I was not thinking about skipped steps or mechanical issues. I was thinking about the small oscillations caused by the carriage inertia, which creates the ghosting effect. In a "real" system that has to move, if you plot the real movement on X for example, you will find that at the end of the movement there are minor oscillations caused by the inertia (something like this: https://3l4sbp4ao2771ln0f54chhvm-wpengine.netdna-ssl.com/wp-content/uploads/2017/10/Motion-controller-FAQ-how-to-address-overshoot-768x394.jpg ). If you fine tune the PID parameters, that overshoot can be eliminated. If you can find the right parameters for critical damping, you will have the maximum speed with no oscillations happening at the end of the movement.

Hi All,

I was watching this video https://www.youtube.com/watch?v=qKy98Cbcltw and that got me thinking about all the problems with oscillations related to 3D printing. Basically, some quirks like max acceleration, jerk, etc are implemented to control the movement jerk caused by a "heavy" heat-end assembly. This jerk will cause the ghosting in the printing items, and the only ways to reduce it would be to reduce the printing speed or decrease the total moving mass.

But if a PID control would be implemented, you could effectively control the amount of ghosting present in the printed items, while maximizing the printing speed. Right now, choosing the max speed is some kind of an art, making it less user friendly. If PID would be implemented, it would allow anyone to obtain quality prints easier, at fastest possible speeds for their printers.

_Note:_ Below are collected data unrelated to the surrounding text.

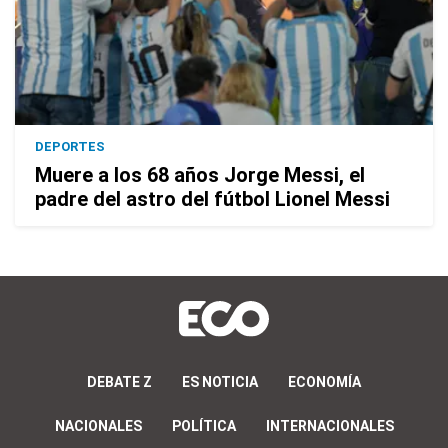
DEPORTES
Muere a los 68 años Jorge Messi, el
padre del astro del fútbol Lionel Messi
DEBATE Z
ES NOTICIA
ECONOMÍA
NACIONALES
POLÍTICA
INTERNACIONALES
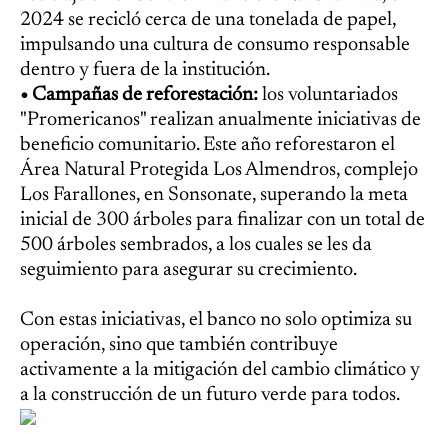
2024 se recicló cerca de una tonelada de papel,
impulsando una cultura de consumo responsable
dentro y fuera de la institución.
• Campañas de reforestación:
los voluntariados
"Promericanos" realizan anualmente iniciativas de
beneficio comunitario. Este año reforestaron el
Área Natural Protegida Los Almendros, complejo
Los Farallones, en Sonsonate, superando la meta
inicial de 300 árboles para finalizar con un total de
500 árboles sembrados, a los cuales se les da
seguimiento para asegurar su crecimiento.
Con estas iniciativas, el banco no solo optimiza su
operación, sino que también contribuye
activamente a la mitigación del cambio climático y
a la construcción de un futuro verde para todos.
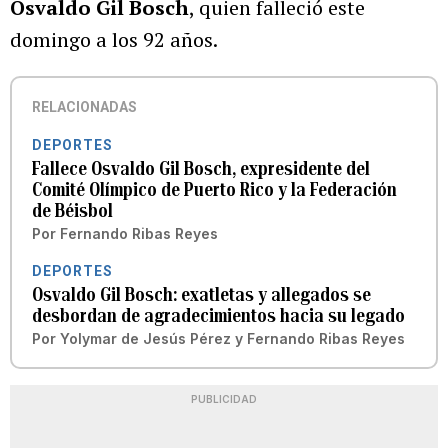
Osvaldo Gil Bosch
, quien falleció este
domingo a los 92 años.
RELACIONADAS
DEPORTES
Fallece Osvaldo Gil Bosch, expresidente del
Comité Olímpico de Puerto Rico y la Federación
de Béisbol
Por
Fernando Ribas Reyes
DEPORTES
Osvaldo Gil Bosch: exatletas y allegados se
desbordan de agradecimientos hacia su legado
Por
Yolymar de Jesús Pérez
y
Fernando Ribas Reyes
PUBLICIDAD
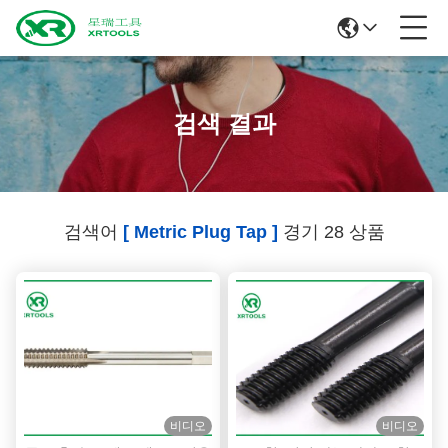
검색 결과
검색어
[ Metric Plug Tap ]
경기 28 상품
비디오
비디오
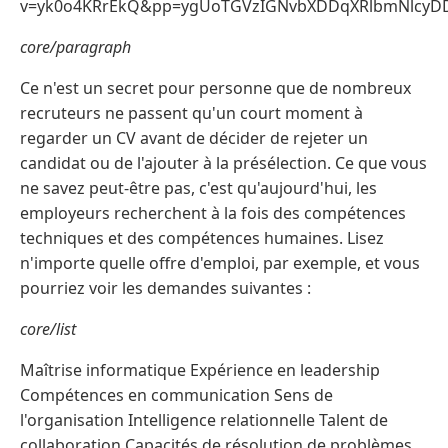
v=yk0o4KRrEkQ&pp=ygUoTGVzIGNvbXDDqXRlbmNlcy
core/paragraph
Ce n'est un secret pour personne que de nombreux
recruteurs ne passent qu'un court moment à
regarder un CV avant de décider de rejeter un
candidat ou de l'ajouter à la présélection. Ce que vous
ne savez peut-être pas, c'est qu'aujourd'hui, les
employeurs recherchent à la fois des compétences
techniques et des compétences humaines. Lisez
n'importe quelle offre d'emploi, par exemple, et vous
pourriez voir les demandes suivantes :
core/list
Maîtrise informatique Expérience en leadership
Compétences en communication Sens de
l'organisation Intelligence relationnelle Talent de
collaboration Capacités de résolution de problèmes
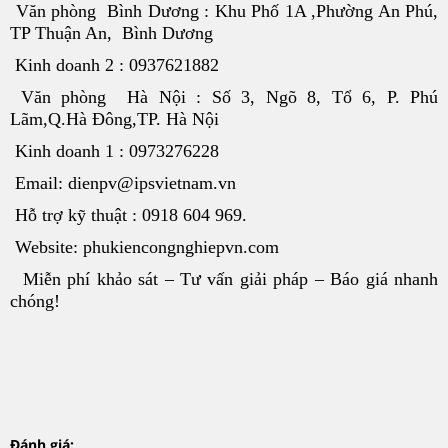
Văn phòng Bình Dương : Khu Phố 1A ,Phường An Phú,
TP Thuận An, Bình Dương
Kinh doanh 2 : 0937621882
Văn phòng Hà Nội : Số 3, Ngõ 8, Tổ 6, P. Phú
Lãm,Q.Hà Đông,TP. Hà Nội
Kinh doanh 1 : 0973276228
Email: dienpv@ipsvietnam.vn
Hỗ trợ kỹ thuật : 0918 604 969.
Website: phukiencongnghiepvn.com
Miễn phí khảo sát – Tư vấn giải pháp – Báo giá nhanh
chóng!
Đánh giá:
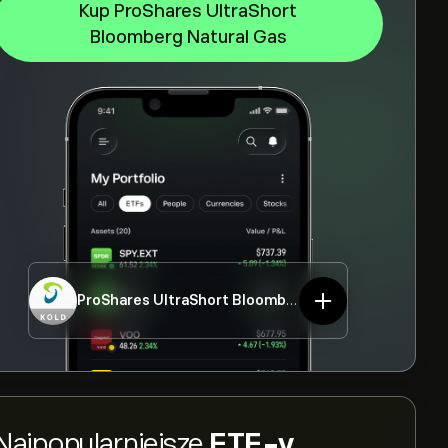
Kup ProShares UltraShort
Bloomberg Natural Gas
ProShares UltraShort Bloomberg Natural Gas
KOLD
Najpopularniejsze
ETF-y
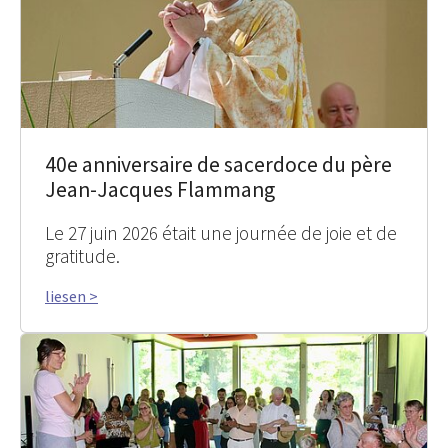
40e anniversaire de sacerdoce du père
Jean-Jacques Flammang
Le 27 juin 2026 était une journée de joie et de
gratitude.
liesen >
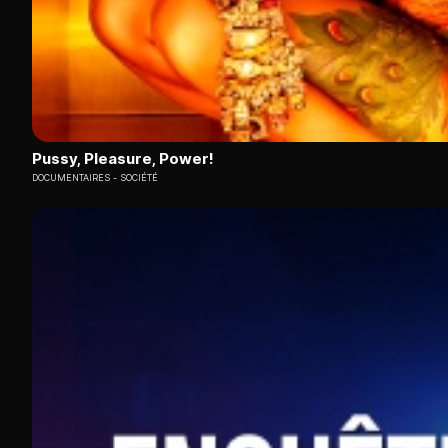
Pussy, Pleasure, Power!
DOCUMENTAIRES
SOCIÉTÉ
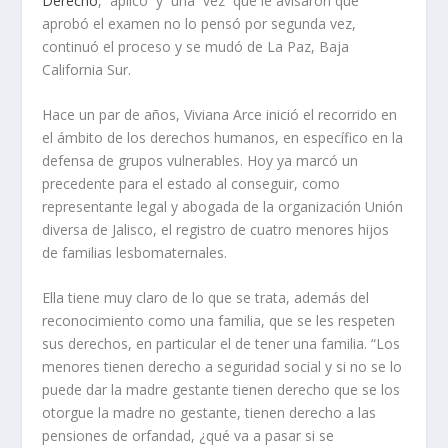
Derecho
, aplicó y una vez que le avisaron que
aprobó el examen no lo pensó por segunda vez,
continuó el proceso y se mudó de La Paz, Baja
California Sur.
Hace un par de años, Viviana Arce inició el recorrido en
el ámbito de los derechos humanos, en específico en la
defensa de grupos vulnerables. Hoy ya marcó un
precedente para el estado al conseguir, como
representante legal y abogada de la organización Unión
diversa de Jalisco, el registro de cuatro menores hijos
de familias lesbomaternales.
Ella tiene muy claro de lo que se trata, además del
reconocimiento como una familia, que se les respeten
sus derechos, en particular el de tener una familia. “Los
menores tienen derecho a seguridad social y si no se lo
puede dar la madre gestante tienen derecho que se los
otorgue la madre no gestante, tienen derecho a las
pensiones de orfandad, ¿qué va a pasar si se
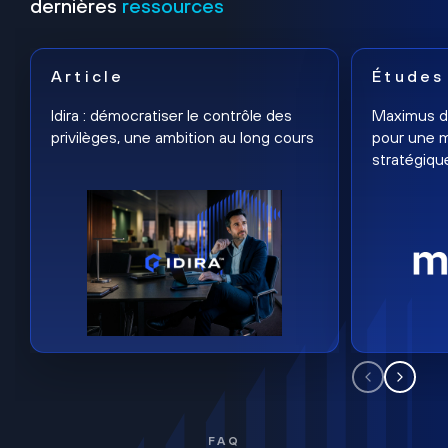
dernières
ressources
Article
Études
Idira : démocratiser le contrôle des
Maximus dé
privilèges, une ambition au long cours
pour une m
stratégiqu
FAQ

There are 2 problems that I see:

1. How to calibrate the PID parameters? A feedback signal would be needed to measure for example the overshoot while moving. For sure, this can be done with an encoder attached to each motor. But is it possible to obtain this data from the Trinamic drivers?
2. The filament flow will probably be more difficult to compute, since the acceleration profile would not be a ramp anymore...

As a note, from what I read about movement control in CNCs and 3D printers, the current movement algorithms were created to overcome the processing limit specific to 8 bit controllers. Having faster 32 bit processors would probably allow this kind of implementation...

What are your opinions on this?